Verordening eigen bijdragen maatschappelijke opvang en vrouwenopvang 2012

 

 

“Verordening eigen bijdragen maatschappelijke opvang en vrouwenopvang 2012”

 

HOOFDSTUK 1 BEGRIPSBEPALINGEN

Artikel 1

In deze verordening wordt verstaan onder:

  • a.

    cliënt: een natuurlijk persoon van 18 jaar of ouder, die -eventueel samen met minderjarige kinderen- gebruik maakt van een van de onder d. genoemde opvangvoorzieningen;

  • b.

    college: het college van burgemeester en wethouders van Heerlen;

  • c.

    eigen bijdrage: de door het college van burgemeester en wethouders vast te stellen bijdrage, die een cliënt moet betalen voor opvang in een van de onder d. genoemde voorzieningen;

  • d.

    verblijf: een tijdelijk verblijf van een etmaal of langer van mensen die dak- of thuisloos zijn in één van de volgende voorzieningen:

    • 1.

      24-uurs opvang in het Blijfhuis van Stichting Blijf van m’n Lijf;

    • 2.

      24-uurs opvang in de woontraining “Heugderlicht” van Stichting RIMO;

    • 3.

      24-uurs opvang in de crisisopvang “Heugderlicht” van Stichting RIMO;

    • 4.

      24-uurs opvang in de “Dag- en Nachtopvang” van Stichting CWZW Brabant-Limburg (Leger des Heils);

    • 5.

      24-uurs opvang in “Pension Mijnzicht” van Stichting Gastenhof (Koraal Groep);

  • e.

    wet: de Wet Maatschappelijke Ondersteuning;

    HOOFDSTUK 2

    EIGEN BIJDRAGEN VOOR OPVANG

    Artikel 2

    • 1.

      Cliënten, die verblijven in een in artikel 1 onder d. benoemde voorziening, zijn voor het verblijf in die voorziening een eigen bijdrage verschuldigd.

    • 2.

      Het college stelt nadere regels ten aanzien van de hoogte van de in lid 1 genoemde bijdrage.

    • 3.

      Wanneer de in het “Besluit maatschappelijke ondersteuning” van 2 oktober 2006, Stb. 2006 nr. 450, zoals gewijzigd bij besluit van 23 juni 2010, Stb. 2010 nr. 260 genoemde normen worden bijgesteld, worden de in lid 2 bedoelde nadere regels geacht eveneens te zijn bijgesteld, zonder dat daarvoor een nieuw besluit van het college nodig is.

      Artikel 3

      1.Het college stelt de voor de individuele cliënt op grond van artikel 2 lid 1 van

      toepassing zijnde eigen bijdrage vast op basis van de in artikel 2 lid 2 genoemde regels.

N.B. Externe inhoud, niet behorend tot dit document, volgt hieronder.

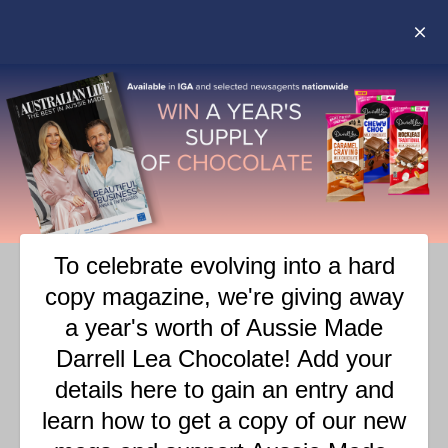
TAG:
PERFORMING ARTS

      2.Het college is bevoegd vorderingen krachtens de wet van of op een persoon te verrekenen met vorderingen van of op deze persoon krachtens de wet of de Wet werk en bijstand, alsmede alle overige met invordering samenhangende bevoegdheden als bedoeld in titel 4.4 van de Algemene wet bestuursrecht uit te oefenen.

    HOOFDSTUK 3

    HARDHEIDSCLAUSULE EN SLOTBEPALINGEN

    Artikel 4

    Het college kan in bijzondere gevallen ten gunste van de aanvrager afwijken van de bepalingen van deze verordening, indien toepassing van de verordening tot onbillijkheden van overwegende aard leidt.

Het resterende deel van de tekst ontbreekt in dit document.